* _Problem requirements_: Rewrite every line of the listing below with "scientific name" changed to "species name" and nothing else altered, leaving out the pictures.

* _Dataset_:
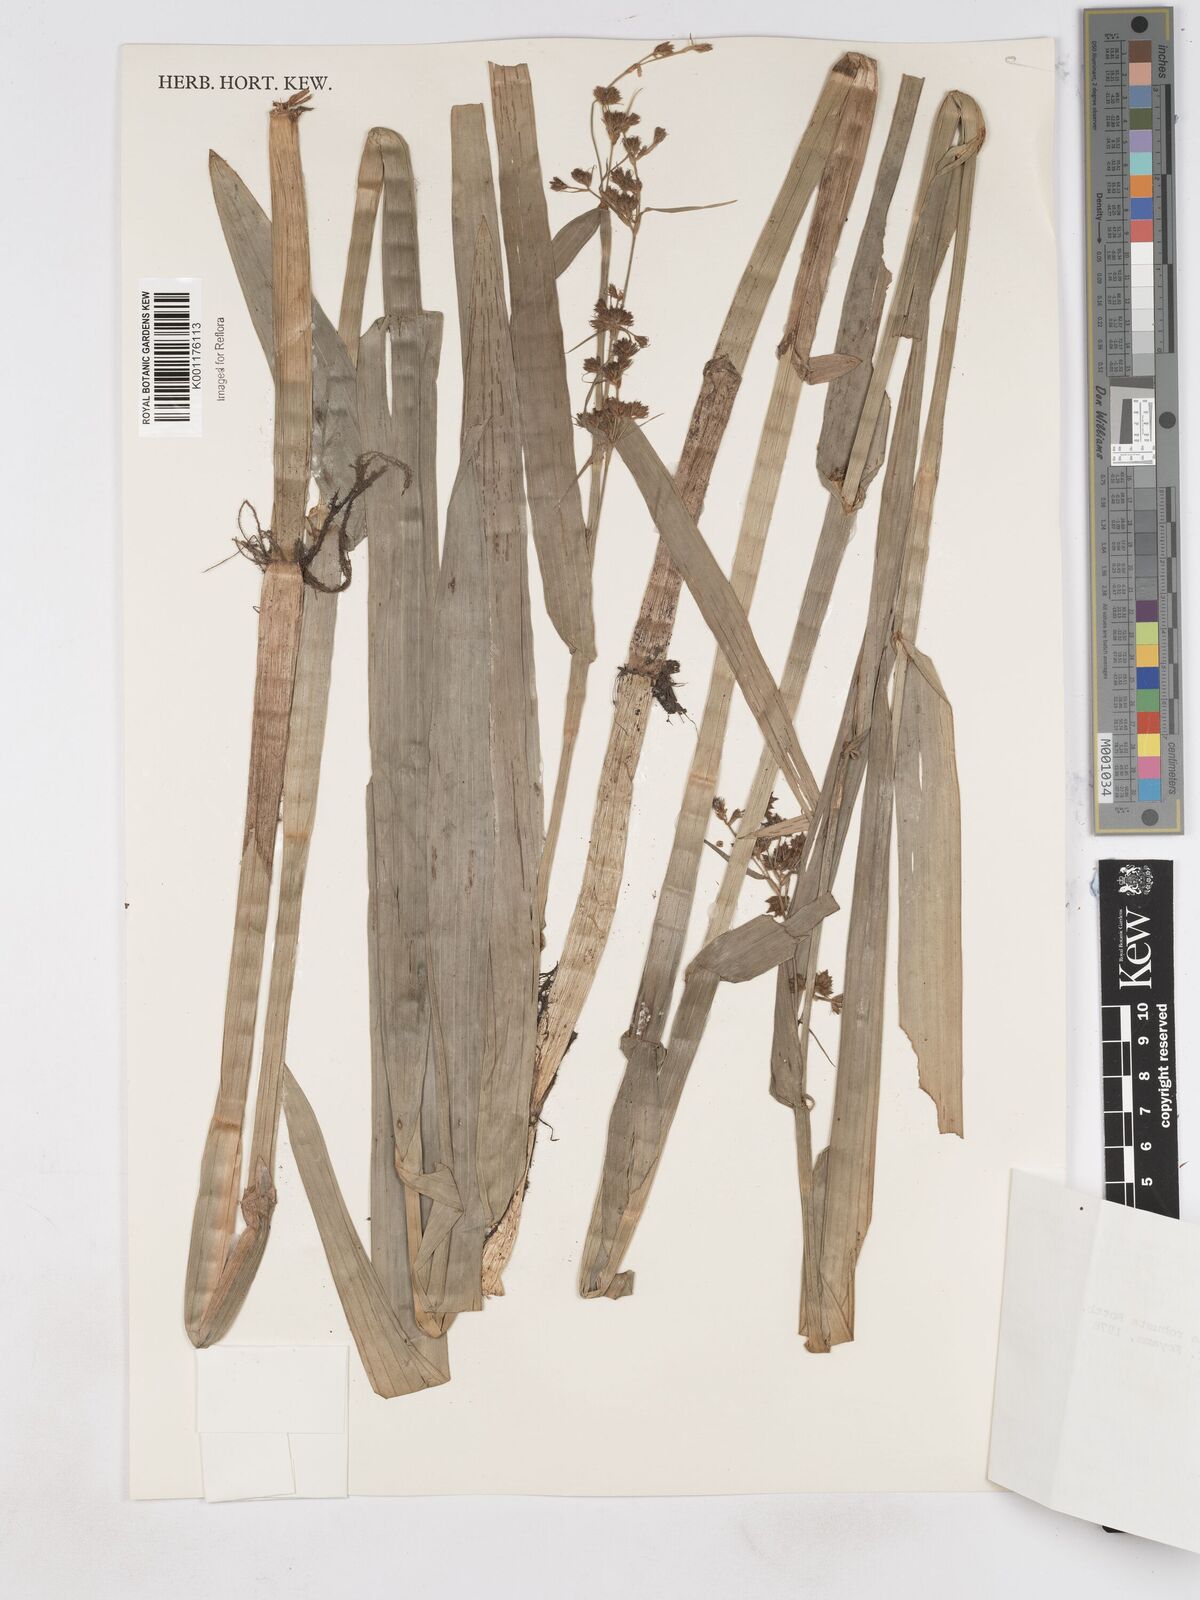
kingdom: Plantae
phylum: Tracheophyta
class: Liliopsida
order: Poales
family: Cyperaceae
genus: Fuirena
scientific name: Fuirena robusta
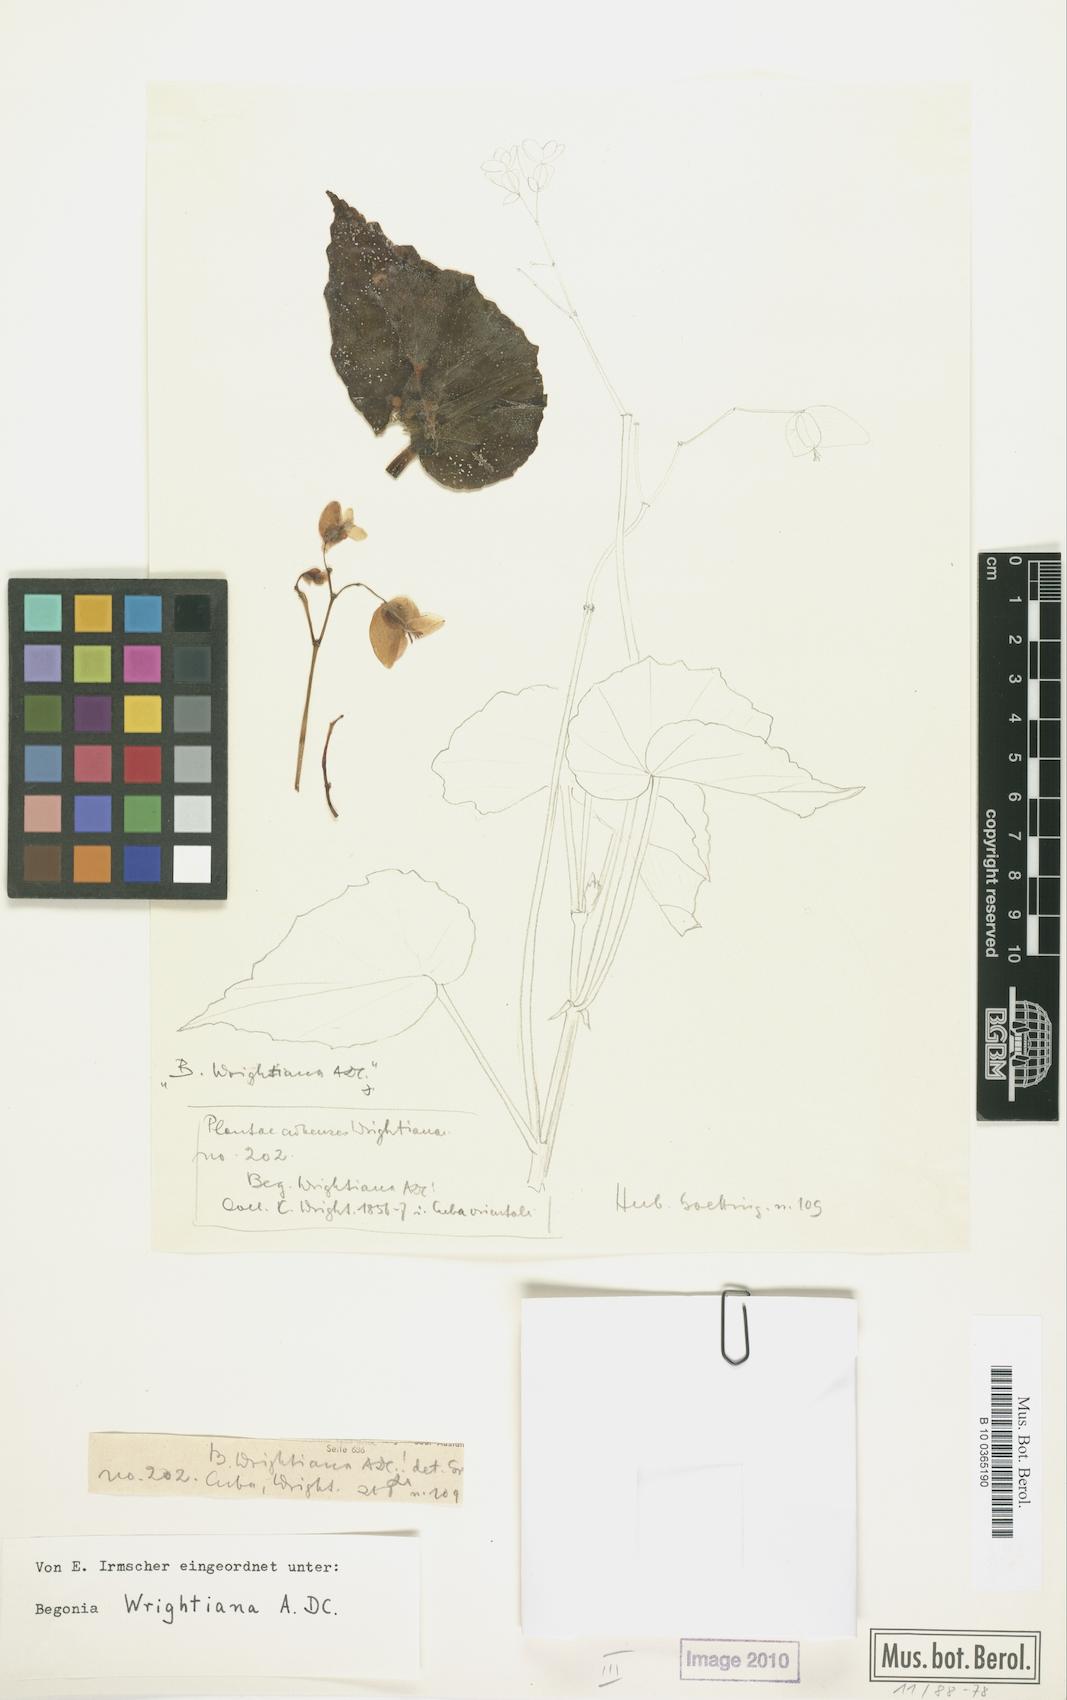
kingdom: Plantae
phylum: Tracheophyta
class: Magnoliopsida
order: Cucurbitales
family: Begoniaceae
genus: Begonia
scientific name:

* _Written response_:
kingdom: Plantae
phylum: Tracheophyta
class: Liliopsida
order: Poales
family: Cyperaceae
genus: Fuirena
species name: Fuirena robusta
kingdom: Plantae
phylum: Tracheophyta
class: Magnoliopsida
order: Cucurbitales
family: Begoniaceae
genus: Begonia
species name:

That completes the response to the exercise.